Projektbeschreibung
Kontext
Mit der Richtlinie über Europäische Betriebsräte vom 22. September 1994 wurde erstmals die Interessenvertretung von Arbeitnehmern auf europäischer Ebene gesetzlich geregelt. Die Bilanz fällt jedoch gemischt aus: Obwohl der Europäische Betriebsrat besonders in Ländern ohne eigene Tradition betrieblicher Interessenvertretung (wie etwa Großbritannien) als Erfolg angesehen werden kann, bleibt alles in allem die Zahl der betroffenen Unternehmen, in denen es keinen europäischen Betriebsrat gibt, erstaunlich hoch.
Fragestellung
Ziel des Projektes war es, die Gründe und Motive zu untersuchen, warum es auch in vielen deutschen Unternehmen keinen Europäischen Betriebsrat gibt. Von besonderem Interesse waren dabei Unternehmen, in denen es eine funktionierende Betriebsratsstruktur gibt und wo das Fehlen eines Europäischen Betriebsrats nicht allein an der ohnehin schwachen Interessenvertretung liegen kann. Im Fokus stand die Frage, welche Gründe aus Sicht der deutschen Betriebsräte und der Arbeitnehmervertretungen in den europäischen Niederlassungen gegen die Einrichtung eines Europäischen Betriebsrats sprechen: Sehen sie den Europäischen Betriebsrat als das falsche Instrument, um die Interessen der Beschäftigten auf europäischer Ebene zu vertreten? Gibt es bessere Mittel und Möglichkeiten? Welche anderen Formen der Zusammenarbeit zwischen den Arbeitnehmervertretungen in verschiedenen europäischen Ländern gibt es?
Untersuchungsmethoden
Die Beantwortung dieser Forschungsfragen erfolgte in drei Schritten:
a) Sicherstellen der Datengrundlage: Um das Ausmaß der Deckungslücke zu überprüfen, hat das Forschungsprojekt die Daten auf den neuesten Stand gebracht, welche deutschen Unternehmen die Voraussetzungen für die Einrichtung eines Europäischen Betriebsräts erfüllen.
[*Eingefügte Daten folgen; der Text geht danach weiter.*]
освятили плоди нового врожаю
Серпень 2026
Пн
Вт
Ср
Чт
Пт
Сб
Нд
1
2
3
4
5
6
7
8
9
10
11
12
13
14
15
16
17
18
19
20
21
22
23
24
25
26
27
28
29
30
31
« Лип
b) Qualitative Fallstudien in sechs Unternehmen: Mit Hilfe der Fallstudien wurden die Faktoren ermittelt, die für das Fehlen eines Europäischen Betriebsrats ausschlaggebend sind. Dazu wurden Interviews mit deutschen Betriebsräten, Arbeitnehmervertretungen in Frankreich und Großbritannien sowie Personalverantwortlichen durchgeführt.
c) Quantitative Umfrage unter deutschen Unternehmen: Abschließend wurden die Hypothesen zu den Gründen und Motiven für das Fehlen eines Europäischen Betriebsrats mit Hilfe einer quantitativen Umfrage unter den deutschen Unternehmen überprüft, die den erhobenen Daten zufolge in den Geltungsbereich der Richtlinie fallen.
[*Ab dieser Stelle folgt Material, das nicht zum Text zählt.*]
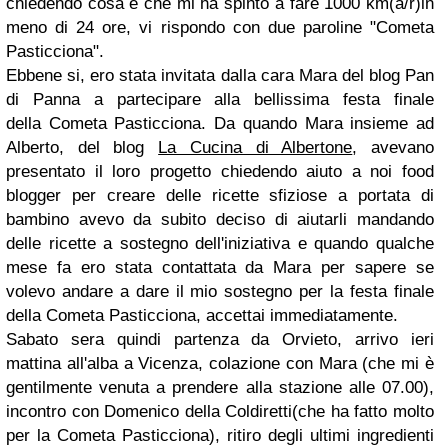
chiedendo cosa è che mi ha spinto a fare 1000 km(a/r)in
meno di 24 ore, vi rispondo con due paroline "Cometa
Pasticciona".
Ebbene si, ero stata invitata dalla cara Mara del blog Pan
di Panna a partecipare alla bellissima festa finale
della Cometa Pasticciona. Da quando Mara insieme ad
Alberto, del blog
La Cucina di Albertone
, avevano
presentato il loro progetto chiedendo aiuto a noi food
blogger per creare delle ricette sfiziose a portata di
bambino avevo da subito deciso di aiutarli mandando
delle ricette a sostegno dell'iniziativa e quando qualche
mese fa ero stata contattata da Mara per sapere se
volevo andare a dare il mio sostegno per la festa finale
della Cometa Pasticciona, accettai immediatamente.
Sabato sera quindi partenza da Orvieto, arrivo ieri
mattina all'alba a Vicenza, colazione con Mara (che mi è
gentilmente venuta a prendere alla stazione alle 07.00),
incontro con Domenico della Coldiretti(che ha fatto molto
per la Cometa Pasticciona), ritiro degli ultimi ingredienti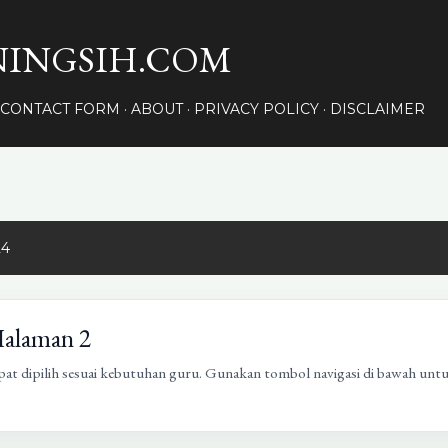
Langsung ke konten utama
INGSIH.COM
CONTACT FORM
ABOUT
PRIVACY POLICY
DISCLAIMER
24
Halaman 2
pat dipilih sesuai kebutuhan guru. Gunakan tombol navigasi di bawah unt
Darstellung der Ergebnisse
Die Motive, warum auch Arbeitnehmervertretungen häufig kein hinreichendes Interesse an der Einrichtung eines Europäischen Betriebsrats haben, lassen sich drei Gruppen zuordnen:
1. Wissensdefizit und Intransparenz: Oft fehlen schon genaue Kenntnisse über die rechtlichen Möglichkeiten. Außerdem erschweren komplexe und intransparente Unternehmensstrukturen eine Einschätzung darüber, ob ein Unternehmen die Voraussetzungen für die Einrichtung eines Europäischen Betriebsrats überhaupt erfüllt.
2. Zweifel am Mehrwert und knappe Ressourcen: Für die deutschen Betriebsräte stellt sich die Frage, welche Vorteile ein Europäischer Betriebsrats gegenüber den vorhandenen Mitbestimmungsrechten bietet. Den Arbeitnehmervertretungen in den europäischen Niederlassungen fehlen (oft schon allein aufgrund der kleinen Betriebsgrößen) die Ressourcen, um sich mit dem Thema zu befassen.
3. Art der Internationalisierung: Wenn es keine Konkurrenz zwischen den europäischen Standorten gibt, fehlt das zentrale Motiv für eine transnationale Interessenvertretung. Durch die zunehmende Internationalisierung des Personalmanagements wird aber auch in diesen Fällen ein Europäischer Betriebsrat attraktiver.